To obtain the 95% CIs for the indirect effects, we can use the following syntax. First, I obtain the `parameterestimates()` and put them in an object called `pars`. Then, I ask for only the **rows** that contain my defined parameters (`pars$op == ":="`), and only the columns `c("label", "est", "ci.upper", "ci.lower")`:

```{r, eval = FALSE}
pars <- parameterestimates(fit, boot.ci.type = "bca.simple")
pars[pars$op == ":=", c("label", "est", "ci.upper", "ci.lower")]
```
```{r, echo = FALSE}
pars <- parameterestimates(fit, boot.ci.type = "bca.simple")
print(pars[pars$op == ":=", c("label", "est", "ci.upper", "ci.lower")], row.names = FALSE)
```
\details


### Question 5

If we want to determine whether working or not is harmful for children’s cognitive development, what should we consider: the direct effects, the indirect effects, or the total effects, and why? 

### Question 6

Compare the effect of the dummy variables working full time and working part time in a regression model with all control variables, to the parameters in the lavaan model. Which parameter estimates from the regression correspond to your lavaan model, and why? 

<details>
  <summary>Click for explanation</summary>
First, run the requested regression:

```{r}
fit_reg <- lm(WCJ ~ workfull + workpart + MothEar + HomeEnv + MothSen + MothDep, data)
summary(fit_reg)
```

These coefficients are all identical to the direct effects on WCJ from your lavaan model.

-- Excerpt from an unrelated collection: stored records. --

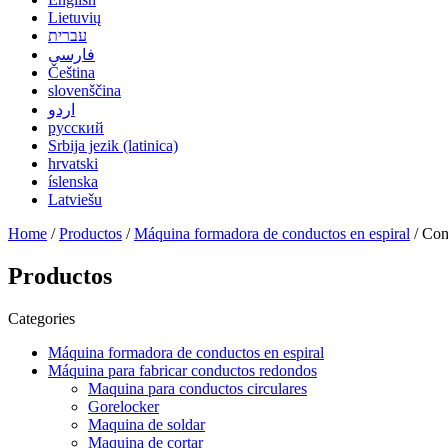
Lietuvių
עברית
فارسی
Čeština
slovenščina
اردو
русский
Srbija jezik (latinica)
hrvatski
íslenska
Latviešu
Home
/
Productos
/
Máquina formadora de conductos en espiral
/ Con
Productos
Categories
Máquina formadora de conductos en espiral
Máquina para fabricar conductos redondos
Maquina para conductos circulares
Gorelocker
Maquina de soldar
Maquina de cortar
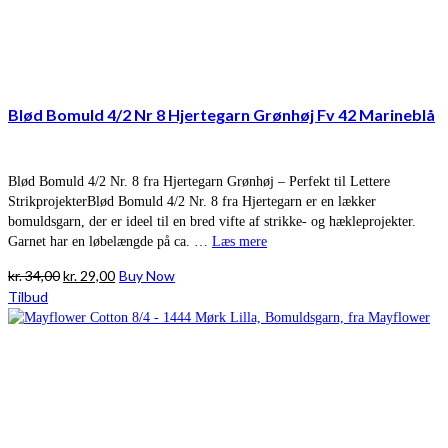
Blød Bomuld 4/2 Nr 8 Hjertegarn Grønhøj Fv 42 Marineblå
Blød Bomuld 4/2 Nr. 8 fra Hjertegarn Grønhøj – Perfekt til Lettere
StrikprojekterBlød Bomuld 4/2 Nr. 8 fra Hjertegarn er en lækker
bomuldsgarn, der er ideel til en bred vifte af strikke- og hækleprojekter.
Garnet har en løbelængde på ca. …
Læs mere
Den
Den
kr.
34,00
kr.
29,00
Buy Now
oprindelige
aktuelle
Tilbud
pris
pris
var:
er:
kr. 34,00.
kr. 29,00.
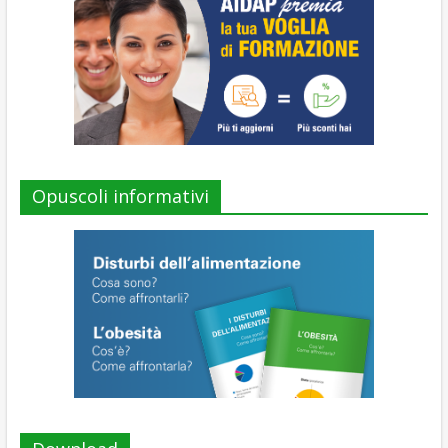
Opuscoli informativi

Differences are that your lavaan model ADDITIONALLY estimates the effects of the dummies on the mediators, AND computes the indirect effects. The lavaan model also uses bootstrapped standard errors. As a result, some of the conclusions about significance may differ, and our confidence intervals for the parameters differ.
\details


### Question 7

What are your most important conclusions about the effect of working status on cognitive development? You can use your answers to the previous questions. But a model with many variables such as this one has many possible interesting options to look at. Just look around for any interesting results!